06 September 2013

Exclusion and Recognition

A 'right to be remembered' (or merely recognised) alongside the right to be forgotten?

In the short 'Big Data and Its Exclusions' Jonas Lerman argues that
Legal debates over the "big data" revolution currently focus on the risks of inclusion: the privacy and civil liberties consequences of being swept up in big data's net. This essay takes a different approach, focusing on the risks of exclusion: the threats big data poses to those whom it overlooks. Millions of people worldwide remain on big data's periphery. Their information is not regularly collected or analyzed, because they do not routinely engage in the sorts of behaviors big data is designed to capture. Consequently, their preferences and needs risk being routinely ignored when governments and private industry use big data and advanced analytics to shape public policy and the marketplace. Because big data poses a unique threat to equality, not just privacy, this essay argues that a new "data antisubordination" doctrine may be needed.
Lerman comments that -
Because existing equality law will not adequately curb big data’s potential for social stratification or bias, it may become necessary to develop a new equality doctrine—a principle of data antisubordination.
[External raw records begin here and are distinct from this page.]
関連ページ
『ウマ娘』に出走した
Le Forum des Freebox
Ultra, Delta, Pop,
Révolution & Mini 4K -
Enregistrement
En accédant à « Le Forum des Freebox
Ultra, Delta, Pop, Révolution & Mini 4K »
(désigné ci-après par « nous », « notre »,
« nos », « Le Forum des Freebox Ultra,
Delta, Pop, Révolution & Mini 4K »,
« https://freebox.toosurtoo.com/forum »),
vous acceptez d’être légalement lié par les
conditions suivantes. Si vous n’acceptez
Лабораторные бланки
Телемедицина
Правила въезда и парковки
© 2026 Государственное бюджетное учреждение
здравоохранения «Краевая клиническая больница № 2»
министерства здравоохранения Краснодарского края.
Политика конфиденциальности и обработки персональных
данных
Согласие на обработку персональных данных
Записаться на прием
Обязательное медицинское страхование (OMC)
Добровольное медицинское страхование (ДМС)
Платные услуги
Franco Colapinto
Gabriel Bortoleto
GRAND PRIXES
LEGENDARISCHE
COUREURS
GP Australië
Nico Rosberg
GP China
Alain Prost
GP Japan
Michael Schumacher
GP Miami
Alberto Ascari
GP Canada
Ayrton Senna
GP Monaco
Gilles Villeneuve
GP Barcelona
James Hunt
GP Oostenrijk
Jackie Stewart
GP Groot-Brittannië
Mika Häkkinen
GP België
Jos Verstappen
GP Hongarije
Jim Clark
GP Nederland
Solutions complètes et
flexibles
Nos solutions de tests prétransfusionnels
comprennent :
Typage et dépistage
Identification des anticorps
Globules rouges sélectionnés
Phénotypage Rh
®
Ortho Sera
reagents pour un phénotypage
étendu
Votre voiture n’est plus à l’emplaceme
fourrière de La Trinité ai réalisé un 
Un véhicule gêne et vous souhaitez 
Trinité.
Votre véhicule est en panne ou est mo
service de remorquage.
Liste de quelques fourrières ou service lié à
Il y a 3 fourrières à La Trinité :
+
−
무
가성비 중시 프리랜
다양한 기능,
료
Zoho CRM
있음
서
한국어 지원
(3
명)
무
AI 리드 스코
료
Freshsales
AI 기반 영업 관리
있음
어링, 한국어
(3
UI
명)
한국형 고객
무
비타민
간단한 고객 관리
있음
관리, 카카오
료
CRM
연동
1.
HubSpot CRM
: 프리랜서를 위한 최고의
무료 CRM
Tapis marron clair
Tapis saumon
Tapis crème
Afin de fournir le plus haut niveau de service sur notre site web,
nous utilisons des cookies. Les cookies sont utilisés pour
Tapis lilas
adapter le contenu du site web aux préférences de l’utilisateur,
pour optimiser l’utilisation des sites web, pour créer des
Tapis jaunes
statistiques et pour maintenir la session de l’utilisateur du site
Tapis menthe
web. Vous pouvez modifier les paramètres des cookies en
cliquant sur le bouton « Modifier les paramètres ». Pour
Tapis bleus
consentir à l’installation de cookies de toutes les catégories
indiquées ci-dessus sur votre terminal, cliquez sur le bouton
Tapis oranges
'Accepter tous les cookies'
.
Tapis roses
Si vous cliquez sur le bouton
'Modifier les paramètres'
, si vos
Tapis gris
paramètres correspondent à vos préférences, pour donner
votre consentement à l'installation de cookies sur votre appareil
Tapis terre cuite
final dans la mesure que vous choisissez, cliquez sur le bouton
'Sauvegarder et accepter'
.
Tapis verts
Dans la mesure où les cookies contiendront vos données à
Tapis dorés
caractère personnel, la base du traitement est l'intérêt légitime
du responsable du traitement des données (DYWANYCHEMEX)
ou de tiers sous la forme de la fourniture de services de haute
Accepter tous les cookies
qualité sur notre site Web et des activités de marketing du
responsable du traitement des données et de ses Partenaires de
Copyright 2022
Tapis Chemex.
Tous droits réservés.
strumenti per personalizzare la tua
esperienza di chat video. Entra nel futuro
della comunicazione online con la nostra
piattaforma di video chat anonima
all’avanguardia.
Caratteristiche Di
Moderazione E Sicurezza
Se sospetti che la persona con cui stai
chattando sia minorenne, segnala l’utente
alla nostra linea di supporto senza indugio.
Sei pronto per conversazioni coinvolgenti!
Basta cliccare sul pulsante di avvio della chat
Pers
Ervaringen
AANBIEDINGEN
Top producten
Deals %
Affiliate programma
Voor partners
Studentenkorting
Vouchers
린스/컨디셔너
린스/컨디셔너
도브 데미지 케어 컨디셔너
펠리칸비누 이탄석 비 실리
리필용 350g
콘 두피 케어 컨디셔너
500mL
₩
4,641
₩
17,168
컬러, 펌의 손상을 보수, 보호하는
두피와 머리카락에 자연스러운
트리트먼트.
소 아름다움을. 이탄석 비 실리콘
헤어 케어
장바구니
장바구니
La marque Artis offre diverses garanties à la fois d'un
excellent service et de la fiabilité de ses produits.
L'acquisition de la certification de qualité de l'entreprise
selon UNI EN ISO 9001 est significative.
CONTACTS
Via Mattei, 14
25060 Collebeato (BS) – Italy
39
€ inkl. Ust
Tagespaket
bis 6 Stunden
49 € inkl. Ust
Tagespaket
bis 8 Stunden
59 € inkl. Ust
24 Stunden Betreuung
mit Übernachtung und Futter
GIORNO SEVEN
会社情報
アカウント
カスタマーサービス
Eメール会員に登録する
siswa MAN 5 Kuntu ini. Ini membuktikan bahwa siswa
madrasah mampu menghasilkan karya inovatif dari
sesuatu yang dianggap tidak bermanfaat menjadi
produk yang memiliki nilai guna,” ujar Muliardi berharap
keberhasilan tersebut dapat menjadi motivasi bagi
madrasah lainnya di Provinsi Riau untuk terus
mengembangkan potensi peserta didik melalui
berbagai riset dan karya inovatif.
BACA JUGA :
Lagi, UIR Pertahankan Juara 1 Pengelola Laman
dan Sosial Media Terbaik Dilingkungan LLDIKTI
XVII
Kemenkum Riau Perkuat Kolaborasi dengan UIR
Traditionally, U.S. antisubordination theorists have argued “that guarantees of equal citizenship cannot be realized under conditions of pervasive social stratification,” and “that law should reform institutions and practices that enforce the secondary social status of historically oppressed groups.” This antisubordination approach — what Owen Fiss called the “group disadvantaging principle” — may need to be revised, given big data’s potential to impose new forms of stratification and to reinforce the status of already-disadvantaged groups.
A data antisubordination rule would, at minimum, provide those persons who live outside or on the margins of dataflows some guarantee that their status as persons with light data footprints will not subject them to unequal treatment by the state in the allocation of public goods or services.
To be most effective, however, the principle would need to extend beyond state action. Big data’s largest private players exert an influence on societies, and a power over communications and the flow of information, that in previous generations only governments enjoyed. Thus, a data antisubordination principle would be incomplete unless it extended, in some degree, to the private sector. Once fully developed as theory, a data antisubordination principle could be enshrined in law by statute. Like GINA, it would be a civil rights law designed for potential embedded in powerful new technologies—threats that neither the Framers nor past civil rights activists could have envisioned.
In “The Right to Privacy,” their 1890 Harvard Law Review article, a young Louis Brandeis and co-author Samuel Warren observed that “[r]ecent inventions and business methods call attention to the next step which must be taken for the protection of the person.” The big data revolution, too, demands “next steps,” and not just in information privacy law. Brandeis and Warren’s “right to be let alone” — which Brandeis would later call the “most comprehensive of rights and the right most valued by civilized men” — has become an obsolete and insufficient protector. Even more modern information privacy principles, such as consent and the nascent “right to be forgotten,” may turn out to have only limited utility in an age of big data.
Surely revised privacy rules, norms, and standards will be needed in this new era. But they are insufficient. Ensuring that the big data revolution is a just revolution, a revolution whose benefits are broadly and equitably shared, may also require, paradoxically, a right not to be forgotten or let alone — a right against exclusion.